There are three receive queues of a socket, the sk_backlog, the ucopy.prequeue and the main sk_receive_queue.
The three queues have the following purposes: prequeue is responsible for putting off in order data processing to process context in case a process is waiting on the socket (called fastpath), receive queue is the standard way of receiving packets if no reader process is waiting when the package was received. Backlog is used to temporarily store received packages in case a reader is processing the receive queue.
tcp_v4_rcv() calls tcp_rcv_established() if the connection is established and puts a socket buffer on the preqeue if the socket is not locked but there is a user process waiting for reading (ucopy.task is set) and the socket buffer contains in order data according to the expected sequence number.
The main purpose of the prequeue mechanism is to allow processing of socket buffers in process
context and therefore decreasing the amount of time spent in bottom half (softirq) processing.
The process is awaken after putting the buffer on the queue. If there is no user process waiting tcp_v4_do_rcv() is called directly in the softirq context and the skb is placed on the main receive queue.
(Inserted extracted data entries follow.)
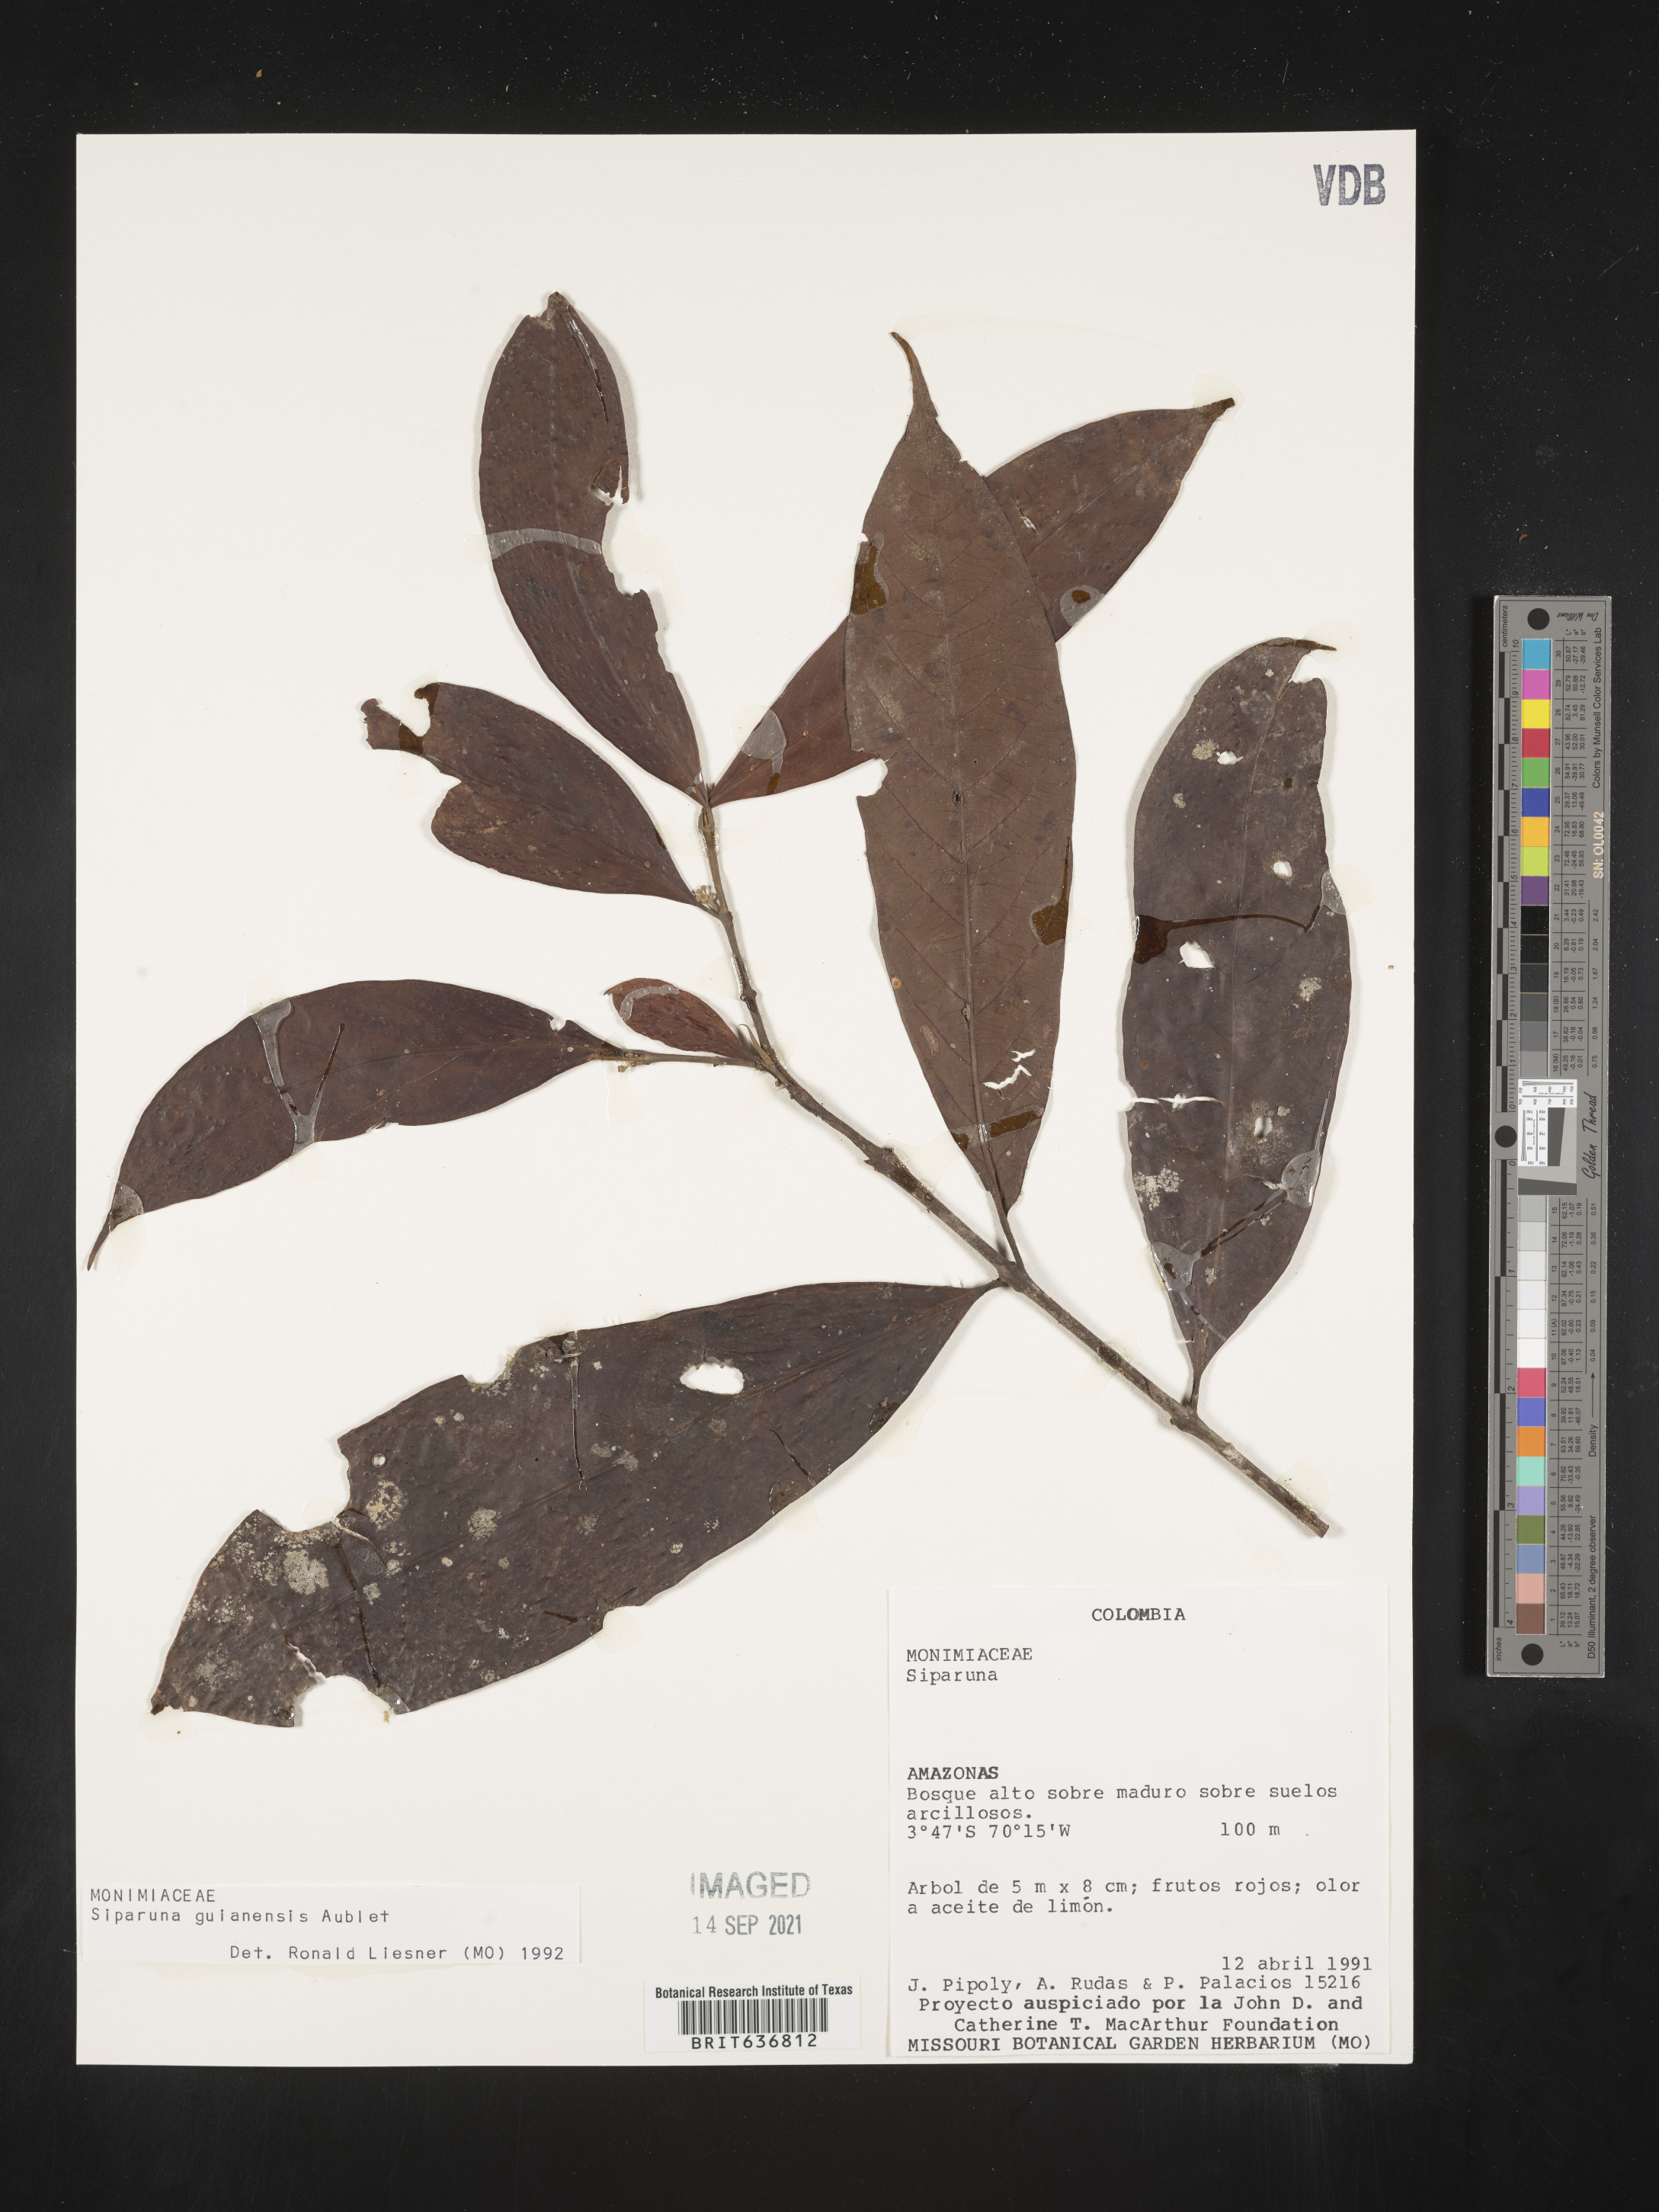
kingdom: Plantae
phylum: Tracheophyta
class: Magnoliopsida
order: Laurales
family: Siparunaceae
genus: Siparuna
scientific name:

If the socket is locked, the packet goes to the backlog queue. tcp_recvmsg() is the function called from process context in order to copy segments to user space. It processes the receive queue and/or installs itself as a waiter for data in case the queue is empty or the requested amount of bytes were not available yet. Doing so it calls tcp_data_wait() which will wait until tcp_v4_rcv() receives packages from the IP layer.
Backlog queue is also processed in tcp_recvmsg() right before the socket is released after a read operation.
Note that tcp_v4_do_rcv() can be called either in softirq or process context. Process context is responsible for data transfer to userspace, while softirq will place the buffer on the receive queue. tcp_v4_do_rcv() is called in process context through the sk_backlog_rcv field of the socket when the prequeue is iterated in tcp_prequeue_process().
Note that tcp_rcv_established() calls tcp_ack() as well, which cleans the socket's write_queue (i.e. retransmit queue) according to the ACK received in the package (check send side).